En tant qu’avocats spécialistes en dommage corporel, nous nous battons avec mes confrères depuis longtemps pour que les indemnisations des victimes soient individualisées et que soit maintenu le principe de la réparation intégrale et non forfaitaire.

Pour parler franchement le système de la barémisation est une lecture froide et inadaptée contre laquelle nous œuvrons en lui donnant un relief, une couleur : celle de l’humain. 

Il faut bien comprendre que deux victimes ayant subi les mêmes faits ne les vivront pas de la même manière et n’auront pas les mêmes séquelles. 

Rappelons tout d’abord que tout notre système pénal oriente les projecteurs sur les auteurs d’infractions et de crimes et leur défense. Les victimes ont juste des droits, encore heureux !  

J’ai assisté il y a trois ans ans Mathias et Gianni, deux employés de bijouterie victimes d’un braquage qui avait mal tourné. Mathias avait été molesté mais avait été relâché rapidement par les malfaiteurs. Gianni quant à lui, avait été retenu en otage jusqu’à l’intervention des forces de police et avait été atteint de deux balles dans le thorax. Il en avait réchappé miraculeusement. 

Familier de ce type de dossiers, je sais que la bataille se situe au niveau des expertises et qu’il faut préparer minutieusement les pièces nécessaires en se faisant aider par des techniciens spécialistes.  

Mais il faut prendre garde de ne pas s’en tenir qu’aux évidences.

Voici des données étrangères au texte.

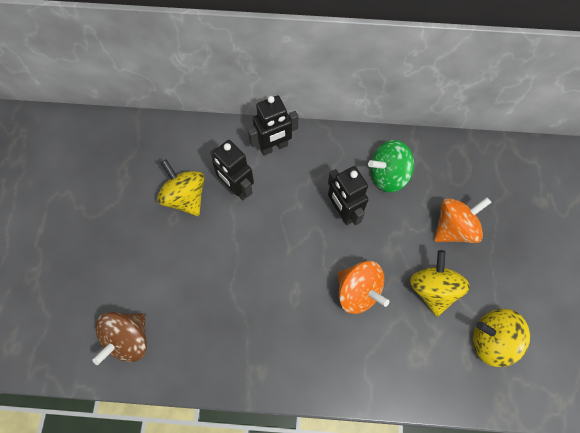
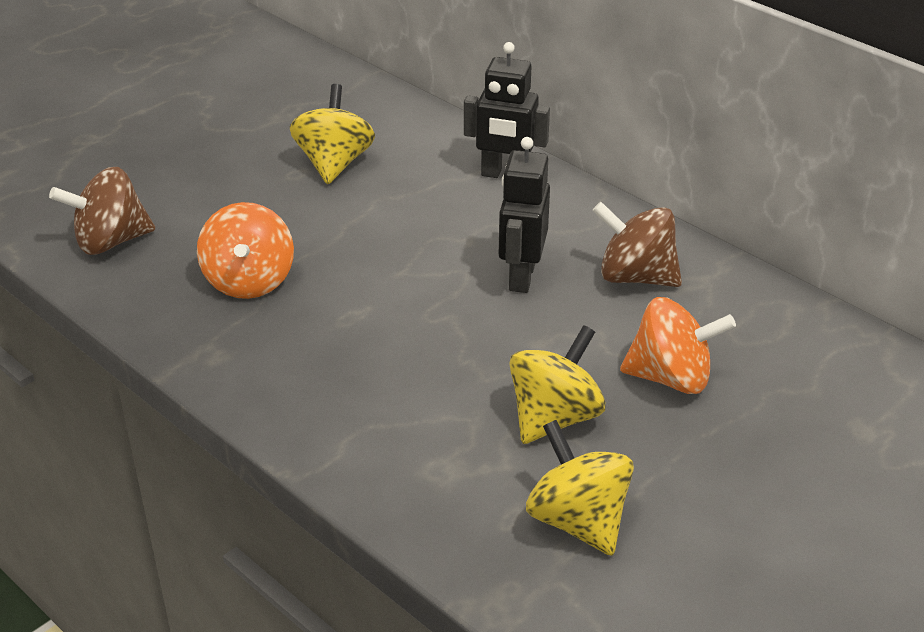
camera: 40 degrees right, 30 degrees down
(237, 188) = (407, 187): black robot -> none
(358, 292) = (441, 359): orange spinning top -> orange spinning top (249, 281)
(388, 175) = (635, 277): green spinning top -> brown spinning top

Mon travail est de mettre en lumière tout ce qu’une victime a perdu, qu’elle ne retrouvera plus même lorsque cela ne saute pas aux yeux. Dans le cas de  Mathias, qui avait été libéré le premier son préjudice semblait en apparence largement moins lourd que celui de son collègue touché par balles.  Et pourtant…Il était ressorti de cet assaut  traumatisé, incapable de reprendre une vie normale, sombrant dans la dépression et l’alcool. Là où, a contrario Gianni s’accrochait davantage et « tenait le coup » malgré une atteinte physique autrement plus important et de fait avait repris une activité professionnelle avant son collègue.

Nous avons tous nos vécus, nos traumatismes, nos constructions. Les événements que nous vivons et subissons n’arrivent pas sur des corps et des esprits vierges. Nous avons tous une “capacité d’absorption” des événements qui opère à des degrés différents. 

Cela justifie derechef à être vent debout contre la tendance institutionnelle actuelle en faveur de la barémisation par pure facilité car elle ne tient pas compte de la réalité des séquelles des traumatismes subis et gomme plus généralement nos différences. On cherche bien à comprendre à grand prix les ressorts personnels de l’individu lorsqu’il s’agit de juger les auteurs non ? Et c’est bien normal ! Je milite simplement pour que cette individualisation profite aussi aux victimes…

L’atteinte psychique du premier s’est avérée plus lourde que l’atteinte physique du second. 

Dans plusieurs pays d’Europe ces subtilités ne sont hélas plus possibles mais  notre Droit français nous permet encore d’individualiser les indemnisations…mais pour combien de temps encore… Espérons que les victimes ne deviennent pas aussi victimes de leur réparation.